奖励模型(reward model)是强化学习的基础，如果说pretrain是背书的话，sft就是背题，而rlhf则可以看作是有老师批改作业的学习，奖励模型(reward model)就是那个老师，他会告诉语言模型(policy model)什么是好的回答，什么是差的回答，然后语言模型(policy model)就会向好的方向学习，而远离差的方向。

1.Reward model 的学习

（1）模型的类型

首先，奖励模型可以是任意的语言模型，不必跟policy模型一样，甚至可以是BERT这种判别式模型，因为它用到的仅是模型文本分类任务AutoModelForSequenceClassification。

（2）数据格式

其次我们看下学习奖励模型的数据格式。

image.png

没错，奖励模型的学习数据是样本对，它们是同一条prompt的2条不同response的标记。这标记可能来自对战平台上用户的评价，也有可能是来自更先进模型例如gpt4-o的评估。一个样本对包含一个好的样本(chosen)，一个差的样本(rejected)。当然这种好差是相对来说的，可以是根据样本的排名得来的，排在前面的是chosen，排在后面的是rejected。也可以根据得分(score)分配而来，分高的是chosen，分低的是rejected。得分(score)不是必须的，有分数可以在计算margin的时候使用（见后面loss的计算）。

需要注意的是这里的chosen和rejected都是包含prompt的，有的数据chosen和rejected仅有response，prompt是一个单独的column，训练前需要先拼接到一起。

（3）loss的计算

RewardTrainer其他部分没什么好说的，主要看下loss就行了。
https://github.com/huggingface/trl/blob/main/trl/trainer/reward_trainer.py#L264

def compute_loss(
        self,
        model: Union[PreTrainedModel, nn.Module],
        inputs: Dict[str, Union[torch.Tensor, Any]],
        return_outputs=False,
    ) -> Union[torch.Tensor, Tuple[torch.Tensor, Dict[str, torch.Tensor]]]:
        if not self.use_reward_data_collator:
            warnings.warn(
                "The current compute_loss is implemented for RewardDataCollatorWithPadding,"
                " if you are using a custom data collator make sure you know what you are doing or"
                " implement your own compute_loss method."
            )
        rewards_chosen = model(
            input_ids=inputs["input_ids_chosen"],
            attention_mask=inputs["attention_mask_chosen"],
            return_dict=True,
        )["logits"]
        rewards_rejected = model(
            input_ids=inputs["input_ids_rejected"],
            attention_mask=inputs["attention_mask_rejected"],
            return_dict=True,
        )["logits"]
        # calculate loss, optionally modulate with margin
        if "margin" in inputs:
            loss = -nn.functional.logsigmoid(rewards_chosen - rewards_rejected - inputs["margin"]).mean()
        else:
            loss = -nn.functional.logsigmoid(rewards_chosen - rewards_rejected).mean()

        if self.args.center_rewards_coefficient is not None:
            loss += self.args.center_rewards_coefficient * torch.mean((rewards_chosen + rewards_rejected) ** 2)

        if return_outputs:
            return loss, {
                "rewards_chosen": rewards_chosen,
                "rewards_rejected": rewards_rejected,
            }
        return loss

loss 计算公式

其中上面的公式对应下面的代码

if "margin" in inputs:
    loss = -nn.functional.logsigmoid(rewards_chosen - rewards_rejected - inputs["margin"]).mean()

µˆ(x, y)代表margin函数，即代码里的inputs["margin"]，在实践中很多研究人员倾向于不把margin添加进loss, 因为评分的主观性太强。

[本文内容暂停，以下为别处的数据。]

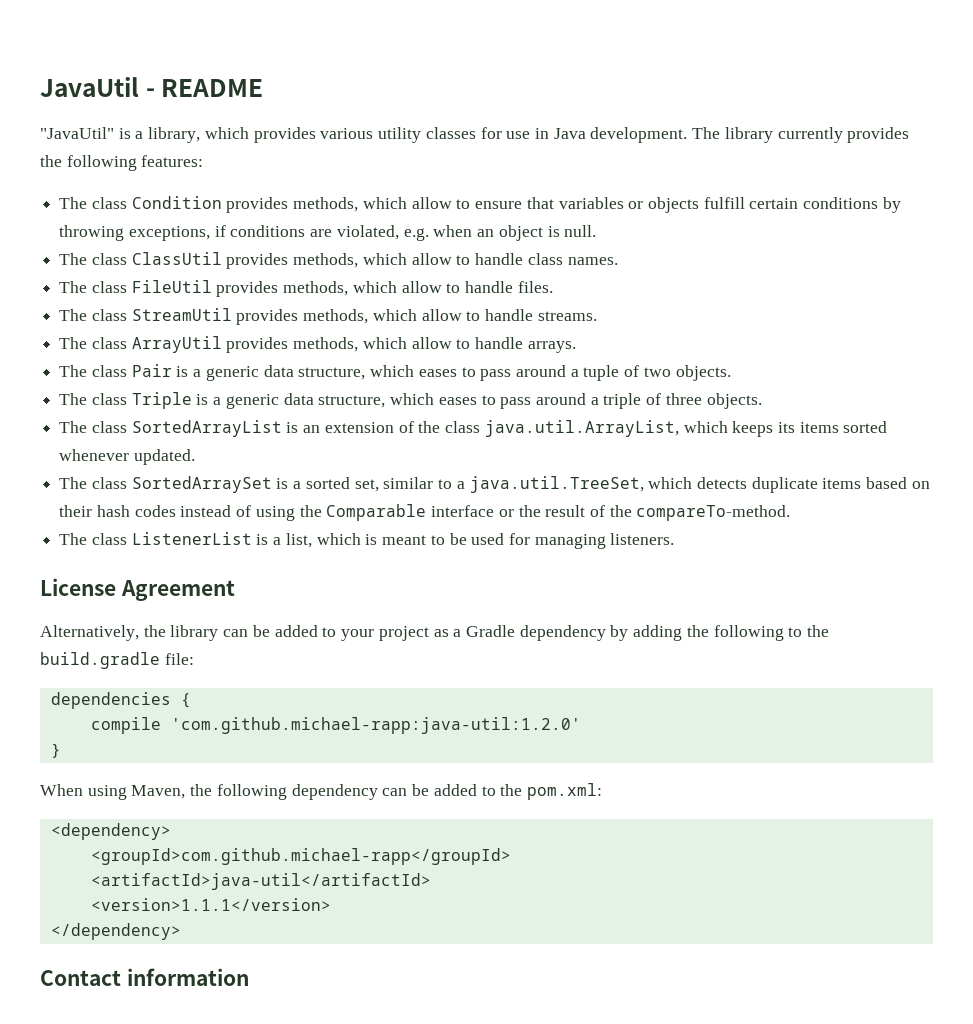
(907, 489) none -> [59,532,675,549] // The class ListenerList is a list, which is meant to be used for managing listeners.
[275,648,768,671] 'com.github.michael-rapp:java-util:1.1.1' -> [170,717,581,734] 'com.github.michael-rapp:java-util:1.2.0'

如果要加，margin function可以自行构造，这里的score_chosen和score_rejected是该sample的评分。

def add_margin(row):
    # Assume you have a score_chosen and score_rejected columns that you want to use to compute the margin
    return {'margin': row['score_chosen'] - row['score_rejected']}

dataset = dataset.map(add_margin)

另外，在许多情况下，最好确保奖励模型的输出均值为零。这种中心化约束通过使奖励的平方和最小化实现，center_rewards_coefficient是约束系数。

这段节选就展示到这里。